- [Selected excerpt]:
Ronnie Spector, 1998 [19]

"Be My Baby" (backed with "Tedesco and Pitman") was released by Philles Records in August 1963 and reached number 2 on the Billboard Pop Singles Chart by the end of the summer. [20] [16] [21] In the UK, it was issued by London Recordings in October and peaked at number 4 on Record Retailer . [22] By the end of the year, the single had sold more than two million copies.[ citation needed ]

The Ronettes' first royalty cheque for the song totaled $14,000 (equivalent to $134,000 in 2022). In her 1991 memoir, Ronnie wrote that the group subsequently had dinner with Spector to celebrate their success; at the end of the meal, however, he asked them to cover the bill. Ronnie remarked, "For a millionaire, he sure could be cheap." [16]

In her autobiography, Ronnie relates that she was on tour with Joey Dee and the Starlighters when "Be My Baby" was introduced by Dick Clark on American Bandstand as the "Record of the Century."[ full citation needed ] It remains the Ronettes' most successful song; although the group enjoyed several more top 40 hits, they sold at underwhelming volumes compared to "Be My Baby". [23] In a 1999 interview, Ronnie cited "Be My Baby" as one of her top five favorite songs in her catalog. [19]

A live rendition of "Be My Baby" was performed by the Ronettes on the 1966 rock concert film The Big TNT Show , for which Spector was the musical director and associate producer. [24]

Impact and influence

"Be My Baby" was a major influence on artists such as the Beatles and the Beach Boys, who went on to innovate with their own studio productions. [25] Producer Steve Levine compared the track's groundbreaking quality to the Beach Boys' "Good Vibrations" (1966), 10cc's "I'm Not in Love" (1975), and Queen's "Bohemian Rhapsody" (1975). [26] Many subsequent popular songs have replicated or recreated the drum phrase—one of the most recognizable in popular music. [27] Producer Rick Nowels, who lifted the drum beat for a Lana Del Rey song, said, "'Be My Baby,' for me, is Ground Zero for the modern pop era. it was a line in the sand that left everything that came before in the rear view mirror. It was the beginning of pop music being a serious American art form." [27]

AllMusic's Jason Ankeny noted in his review of the song, "No less an authority than Brian Wilson has declared 'Be My Baby' the greatest pop record ever made—no arguments here." [28] In his 2004 book Sonic Alchemy: Visionary Music Producers and Their Maverick Recordings, David Howard writes that many regard ""Be My Baby" as "Spector's greatest achievement—two and a half sweaty minutes of sexual pop perfection." [29]

In 2016, Barbara Cane, vice president and general manager of writer-publisher relations for the songwriters' agency BMI, estimated that the song has been played in 3.9 million feature presentations on radio and television since 1963. "That means it's been played for the equivalent of 17 years back to back." [10]

Effect on Brian Wilson

"Be My Baby" had a profound lifelong impact on the Beach Boys' founder Brian Wilson. [30] [31] His biographer Peter Ames Carlin describes the song as becoming "a spiritual touchstone" for Wilson, [32] while music historian Luis Sanchez states that it formed an enduring part of Wilson's mythology, being the Spector record that "etched itself the deepest into Brian's mind ... it comes up again and again in interviews and biographies, variably calling up themes of deep admiration, a source of consolation, and a baleful haunting of the spirit." [33]

I really did flip out. Balls-out totally freaked out when I heard ["Be My Baby"]. [...] it was like having your mind revamped. It's like, once you've heard that record, you're a fan forever.

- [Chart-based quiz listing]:
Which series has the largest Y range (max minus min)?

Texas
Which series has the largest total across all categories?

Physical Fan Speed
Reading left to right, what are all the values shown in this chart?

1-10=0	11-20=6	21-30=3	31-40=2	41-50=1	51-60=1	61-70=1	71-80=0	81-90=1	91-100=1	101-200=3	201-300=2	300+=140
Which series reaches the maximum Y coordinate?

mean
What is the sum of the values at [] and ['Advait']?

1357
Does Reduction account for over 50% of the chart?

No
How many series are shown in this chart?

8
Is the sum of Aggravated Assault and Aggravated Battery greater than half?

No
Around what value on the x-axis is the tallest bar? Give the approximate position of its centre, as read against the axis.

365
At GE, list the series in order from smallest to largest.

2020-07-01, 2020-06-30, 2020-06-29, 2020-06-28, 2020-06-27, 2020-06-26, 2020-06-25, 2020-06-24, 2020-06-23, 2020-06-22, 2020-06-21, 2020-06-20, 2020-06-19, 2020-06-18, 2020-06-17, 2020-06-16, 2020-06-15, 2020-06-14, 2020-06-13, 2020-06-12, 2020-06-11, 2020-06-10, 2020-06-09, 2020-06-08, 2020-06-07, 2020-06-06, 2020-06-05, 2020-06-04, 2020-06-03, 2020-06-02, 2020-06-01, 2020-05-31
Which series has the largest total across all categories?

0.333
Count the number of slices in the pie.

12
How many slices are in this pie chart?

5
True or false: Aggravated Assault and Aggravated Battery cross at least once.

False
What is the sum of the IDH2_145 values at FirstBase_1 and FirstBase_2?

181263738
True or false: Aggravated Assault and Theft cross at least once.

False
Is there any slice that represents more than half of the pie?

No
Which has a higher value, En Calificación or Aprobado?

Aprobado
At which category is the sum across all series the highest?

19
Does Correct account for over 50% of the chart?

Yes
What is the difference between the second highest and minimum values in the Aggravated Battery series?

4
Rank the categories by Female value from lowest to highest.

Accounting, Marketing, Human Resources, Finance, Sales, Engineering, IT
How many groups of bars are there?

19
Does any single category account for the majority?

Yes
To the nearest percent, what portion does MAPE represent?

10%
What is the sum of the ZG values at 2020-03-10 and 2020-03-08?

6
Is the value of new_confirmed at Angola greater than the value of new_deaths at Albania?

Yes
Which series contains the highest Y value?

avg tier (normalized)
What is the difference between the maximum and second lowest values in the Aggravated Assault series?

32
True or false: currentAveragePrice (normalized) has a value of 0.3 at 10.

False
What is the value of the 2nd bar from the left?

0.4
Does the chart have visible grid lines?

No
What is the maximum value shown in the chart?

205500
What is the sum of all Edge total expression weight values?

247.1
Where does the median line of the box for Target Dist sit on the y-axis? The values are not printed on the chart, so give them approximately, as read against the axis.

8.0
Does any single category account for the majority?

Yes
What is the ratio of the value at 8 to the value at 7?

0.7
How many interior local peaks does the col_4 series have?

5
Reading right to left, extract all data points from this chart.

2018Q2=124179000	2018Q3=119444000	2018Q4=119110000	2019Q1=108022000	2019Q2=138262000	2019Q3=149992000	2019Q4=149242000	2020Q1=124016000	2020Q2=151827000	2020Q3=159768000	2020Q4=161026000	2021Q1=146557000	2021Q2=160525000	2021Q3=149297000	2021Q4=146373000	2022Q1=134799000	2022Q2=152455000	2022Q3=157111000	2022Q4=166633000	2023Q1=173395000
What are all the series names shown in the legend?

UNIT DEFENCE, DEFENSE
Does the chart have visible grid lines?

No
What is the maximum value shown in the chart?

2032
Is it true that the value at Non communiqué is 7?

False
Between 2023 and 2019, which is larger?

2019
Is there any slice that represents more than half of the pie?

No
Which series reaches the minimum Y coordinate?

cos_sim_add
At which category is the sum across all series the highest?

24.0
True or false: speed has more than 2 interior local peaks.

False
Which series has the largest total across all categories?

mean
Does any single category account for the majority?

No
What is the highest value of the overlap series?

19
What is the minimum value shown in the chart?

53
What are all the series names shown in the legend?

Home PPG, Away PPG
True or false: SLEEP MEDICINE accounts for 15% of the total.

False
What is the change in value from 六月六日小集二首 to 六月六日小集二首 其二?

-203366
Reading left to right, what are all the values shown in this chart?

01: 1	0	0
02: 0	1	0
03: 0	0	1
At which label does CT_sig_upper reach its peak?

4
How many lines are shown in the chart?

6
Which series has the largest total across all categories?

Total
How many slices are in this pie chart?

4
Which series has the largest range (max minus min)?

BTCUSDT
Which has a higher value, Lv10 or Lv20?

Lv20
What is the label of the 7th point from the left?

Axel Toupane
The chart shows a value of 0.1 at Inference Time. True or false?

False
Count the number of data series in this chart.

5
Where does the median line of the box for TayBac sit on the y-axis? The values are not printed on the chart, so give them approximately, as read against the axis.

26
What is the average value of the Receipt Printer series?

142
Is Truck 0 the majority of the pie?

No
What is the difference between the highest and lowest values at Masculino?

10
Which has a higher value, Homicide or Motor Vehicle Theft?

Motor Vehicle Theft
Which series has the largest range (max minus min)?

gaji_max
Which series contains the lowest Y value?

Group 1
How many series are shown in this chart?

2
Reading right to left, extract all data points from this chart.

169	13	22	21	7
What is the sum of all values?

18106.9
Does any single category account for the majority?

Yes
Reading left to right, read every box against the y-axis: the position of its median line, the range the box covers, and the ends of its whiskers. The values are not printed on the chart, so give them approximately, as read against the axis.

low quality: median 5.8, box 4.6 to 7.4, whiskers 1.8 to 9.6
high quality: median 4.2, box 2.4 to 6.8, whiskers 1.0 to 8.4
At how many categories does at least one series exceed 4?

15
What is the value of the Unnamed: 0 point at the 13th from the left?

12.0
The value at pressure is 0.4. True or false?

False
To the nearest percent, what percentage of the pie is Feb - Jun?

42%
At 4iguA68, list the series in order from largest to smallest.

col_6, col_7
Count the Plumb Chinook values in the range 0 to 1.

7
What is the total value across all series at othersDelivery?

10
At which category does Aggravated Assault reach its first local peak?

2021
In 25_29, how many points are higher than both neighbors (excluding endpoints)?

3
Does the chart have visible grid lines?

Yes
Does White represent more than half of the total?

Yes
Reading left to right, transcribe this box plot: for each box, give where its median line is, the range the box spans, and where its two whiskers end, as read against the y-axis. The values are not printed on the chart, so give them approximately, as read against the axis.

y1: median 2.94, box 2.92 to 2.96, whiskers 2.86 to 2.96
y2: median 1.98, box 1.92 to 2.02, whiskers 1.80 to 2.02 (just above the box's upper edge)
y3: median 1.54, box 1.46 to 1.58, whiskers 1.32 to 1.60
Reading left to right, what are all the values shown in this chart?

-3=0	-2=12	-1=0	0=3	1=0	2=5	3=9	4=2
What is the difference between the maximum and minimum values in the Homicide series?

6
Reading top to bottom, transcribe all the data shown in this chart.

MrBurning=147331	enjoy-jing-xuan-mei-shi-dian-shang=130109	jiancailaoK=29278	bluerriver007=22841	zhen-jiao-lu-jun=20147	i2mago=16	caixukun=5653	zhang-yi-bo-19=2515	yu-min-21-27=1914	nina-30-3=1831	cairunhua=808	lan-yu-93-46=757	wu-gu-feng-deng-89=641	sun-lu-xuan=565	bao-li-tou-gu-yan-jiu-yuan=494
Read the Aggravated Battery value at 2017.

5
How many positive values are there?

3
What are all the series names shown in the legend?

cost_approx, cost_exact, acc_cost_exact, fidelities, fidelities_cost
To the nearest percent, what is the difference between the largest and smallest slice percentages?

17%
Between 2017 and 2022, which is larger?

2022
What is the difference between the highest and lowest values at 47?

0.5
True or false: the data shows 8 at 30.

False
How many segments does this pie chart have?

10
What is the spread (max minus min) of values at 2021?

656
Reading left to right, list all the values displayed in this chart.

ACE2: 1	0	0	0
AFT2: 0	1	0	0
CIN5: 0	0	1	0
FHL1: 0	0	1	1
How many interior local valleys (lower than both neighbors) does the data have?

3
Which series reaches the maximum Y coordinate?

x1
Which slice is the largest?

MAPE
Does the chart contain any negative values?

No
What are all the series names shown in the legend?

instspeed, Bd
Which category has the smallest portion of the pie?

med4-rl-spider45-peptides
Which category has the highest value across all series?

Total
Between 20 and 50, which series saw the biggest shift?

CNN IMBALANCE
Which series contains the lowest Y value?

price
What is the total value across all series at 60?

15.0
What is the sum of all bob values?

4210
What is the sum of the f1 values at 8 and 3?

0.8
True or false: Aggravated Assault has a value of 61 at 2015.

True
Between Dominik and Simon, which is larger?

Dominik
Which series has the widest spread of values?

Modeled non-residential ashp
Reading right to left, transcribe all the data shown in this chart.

- [About this task]: In the "Be My Baby" excerpt above, reproduce word for word the part that opens with the words containing "Effect on Brian" and closes with "a fan forever.".

- [Output of the task]:
Effect on Brian Wilson

"Be My Baby" had a profound lifelong impact on the Beach Boys' founder Brian Wilson. [30] [31] His biographer Peter Ames Carlin describes the song as becoming "a spiritual touchstone" for Wilson, [32] while music historian Luis Sanchez states that it formed an enduring part of Wilson's mythology, being the Spector record that "etched itself the deepest into Brian's mind ... it comes up again and again in interviews and biographies, variably calling up themes of deep admiration, a source of consolation, and a baleful haunting of the spirit." [33]

I really did flip out. Balls-out totally freaked out when I heard ["Be My Baby"]. [...] it was like having your mind revamped. It's like, once you've heard that record, you're a fan forever.